#### Directions
Search term "cancer": please copy every line of the records below that contains it.

Available records START

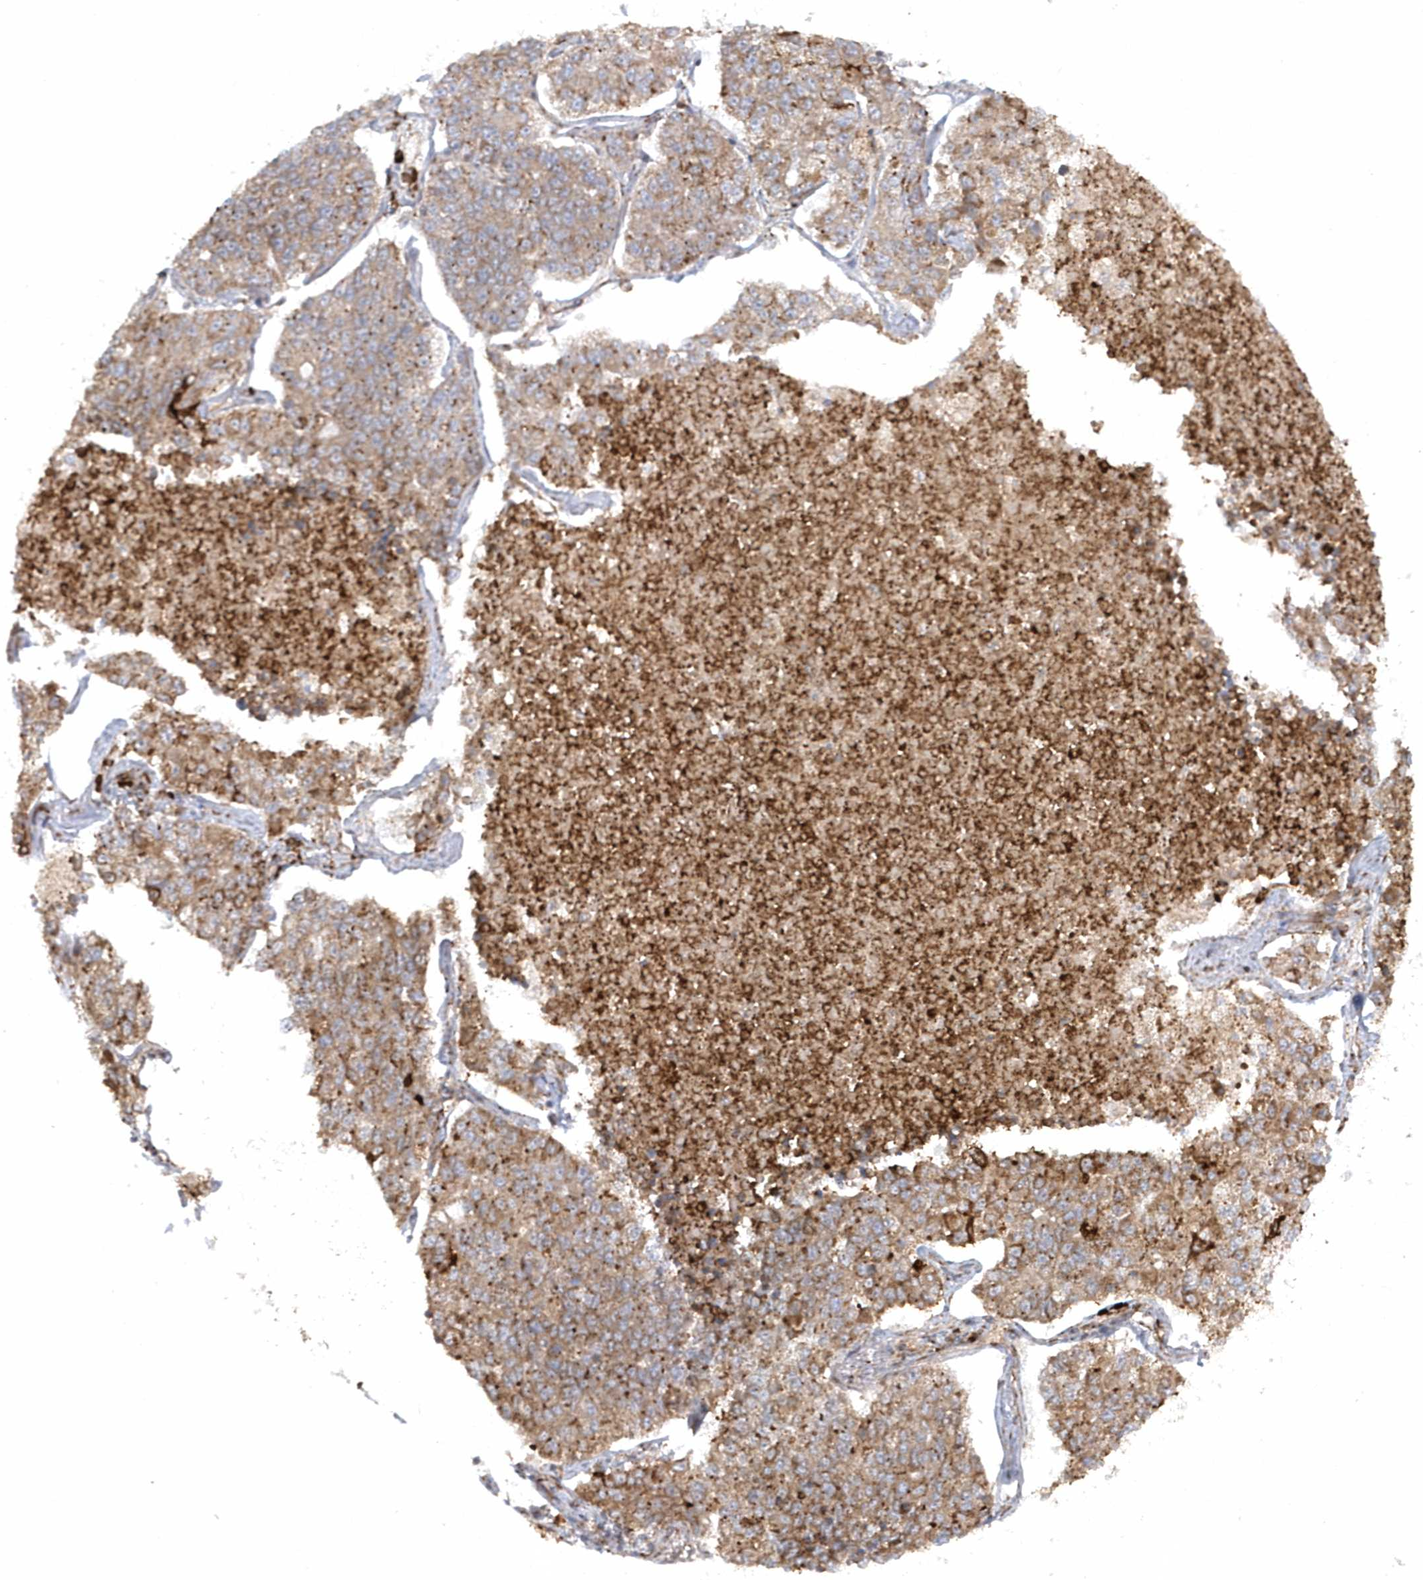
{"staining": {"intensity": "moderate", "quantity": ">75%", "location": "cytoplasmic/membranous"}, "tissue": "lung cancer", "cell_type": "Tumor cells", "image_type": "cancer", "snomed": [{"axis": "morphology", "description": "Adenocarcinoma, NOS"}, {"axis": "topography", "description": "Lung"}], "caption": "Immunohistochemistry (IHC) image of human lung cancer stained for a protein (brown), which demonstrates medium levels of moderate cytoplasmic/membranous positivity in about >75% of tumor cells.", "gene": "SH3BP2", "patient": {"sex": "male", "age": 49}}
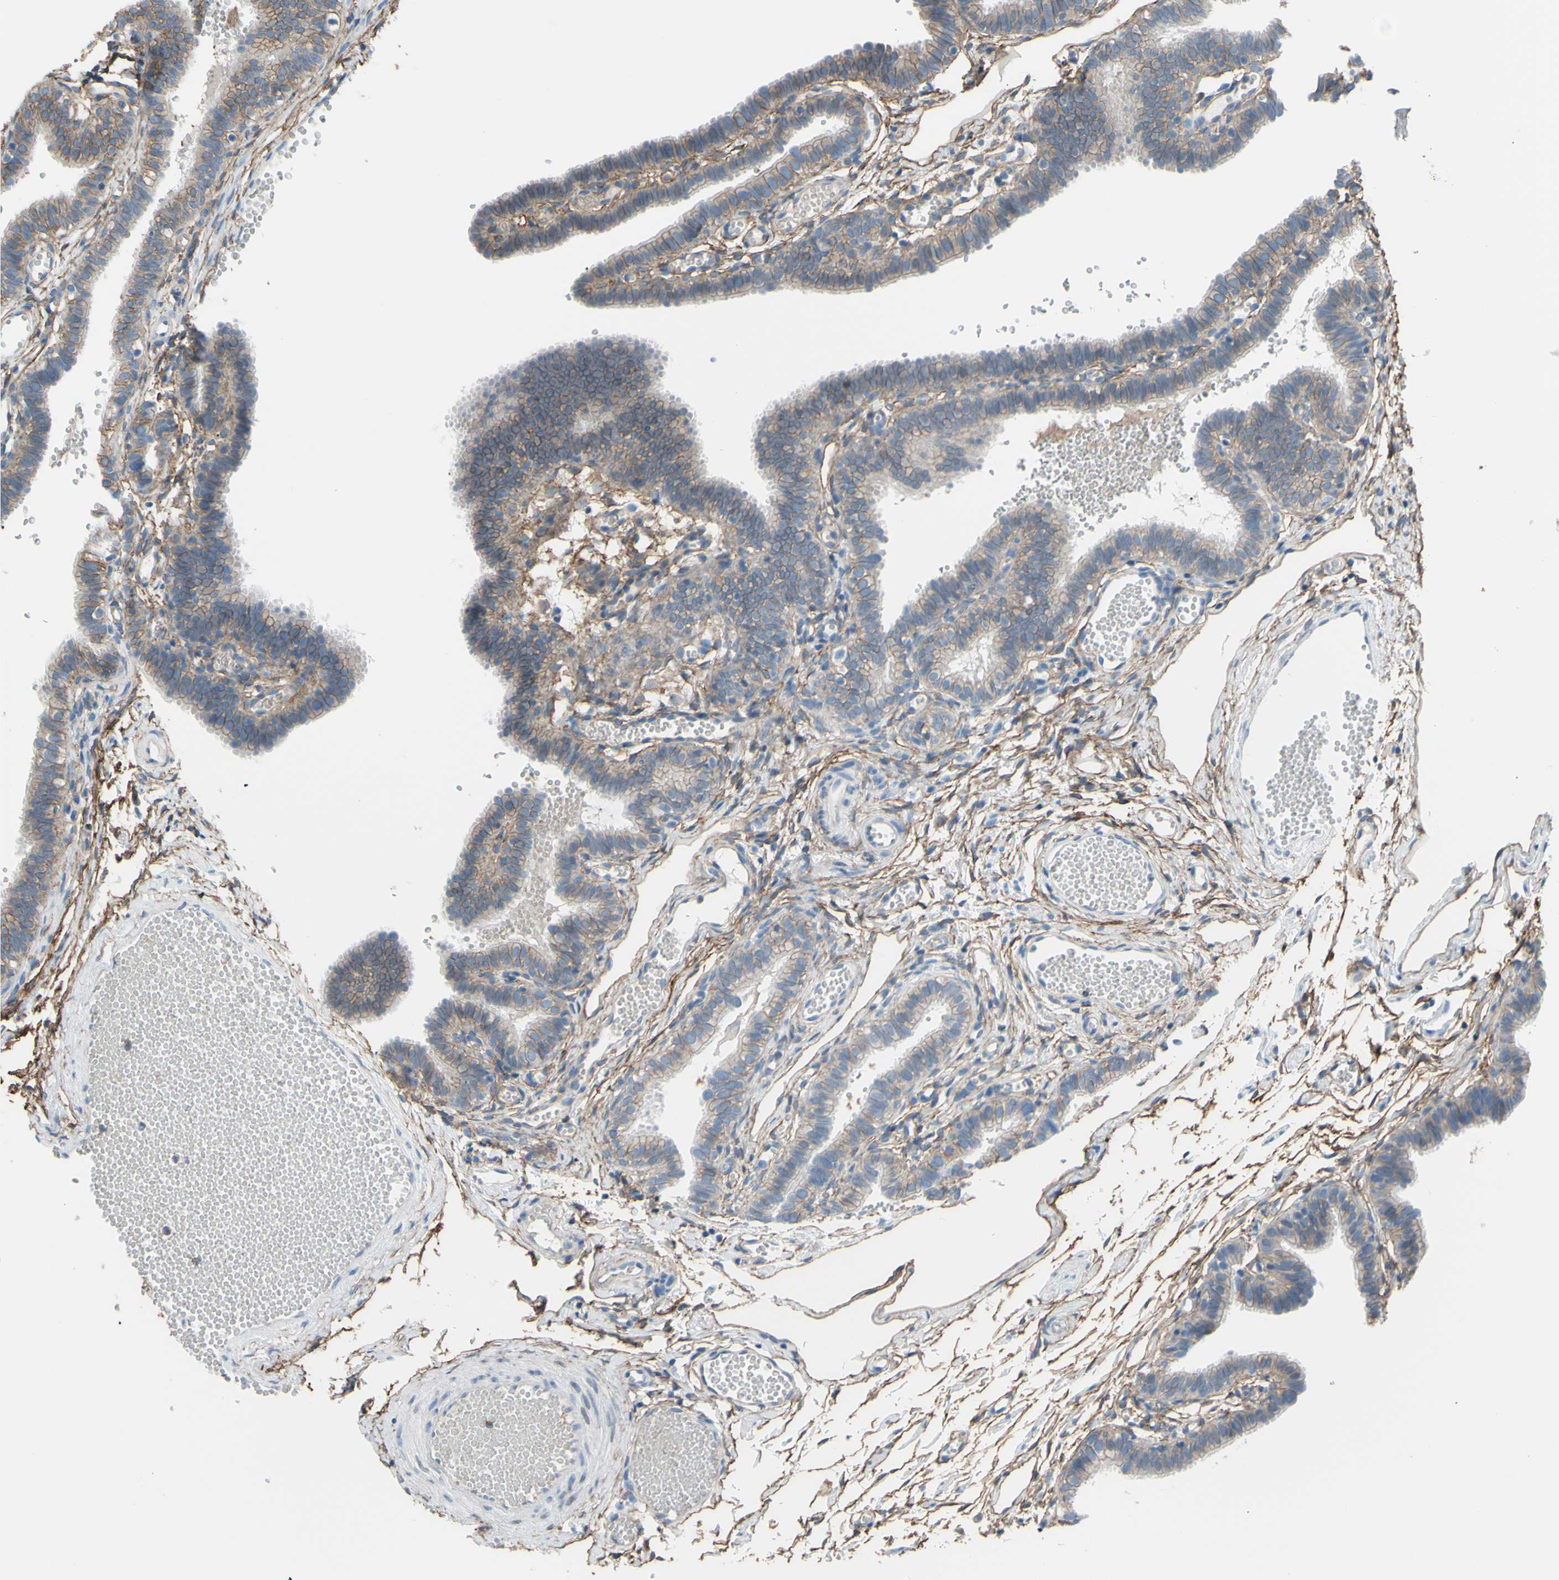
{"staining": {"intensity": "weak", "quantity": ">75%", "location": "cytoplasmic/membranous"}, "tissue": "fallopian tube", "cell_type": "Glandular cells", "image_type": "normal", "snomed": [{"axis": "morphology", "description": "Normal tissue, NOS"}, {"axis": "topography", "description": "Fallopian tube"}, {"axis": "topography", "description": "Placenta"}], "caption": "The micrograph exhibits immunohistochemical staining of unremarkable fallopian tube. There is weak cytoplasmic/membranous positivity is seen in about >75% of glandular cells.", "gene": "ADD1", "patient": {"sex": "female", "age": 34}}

Available records END
Available records START

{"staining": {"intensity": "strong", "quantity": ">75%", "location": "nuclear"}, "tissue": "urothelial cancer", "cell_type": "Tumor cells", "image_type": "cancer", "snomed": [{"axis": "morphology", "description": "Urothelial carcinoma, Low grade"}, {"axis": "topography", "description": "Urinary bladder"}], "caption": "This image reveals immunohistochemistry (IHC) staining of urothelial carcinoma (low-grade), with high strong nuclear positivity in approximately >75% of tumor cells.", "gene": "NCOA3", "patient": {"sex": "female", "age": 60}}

Available records END

#### Exercise solution
{"staining": {"intensity": "moderate", "quantity": ">75%", "location": "cytoplasmic/membranous"}, "tissue": "lung cancer", "cell_type": "Tumor cells", "image_type": "cancer", "snomed": [{"axis": "morphology", "description": "Adenocarcinoma, NOS"}, {"axis": "topography", "description": "Lung"}], "caption": "Immunohistochemistry (IHC) image of human lung cancer stained for a protein (brown), which demonstrates medium levels of moderate cytoplasmic/membranous positivity in about >75% of tumor cells.", "gene": "SH3BP2", "patient": {"sex": "male", "age": 49}}
{"staining": {"intensity": "strong", "quantity": ">75%", "location": "nuclear"}, "tissue": "urothelial cancer", "cell_type": "Tumor cells", "image_type": "cancer", "snomed": [{"axis": "morphology", "description": "Urothelial carcinoma, Low grade"}, {"axis": "topography", "description": "Urinary bladder"}], "caption": "This image reveals immunohistochemistry (IHC) staining of urothelial carcinoma (low-grade), with high strong nuclear positivity in approximately >75% of tumor cells.", "gene": "NCOA3", "patient": {"sex": "female", "age": 60}}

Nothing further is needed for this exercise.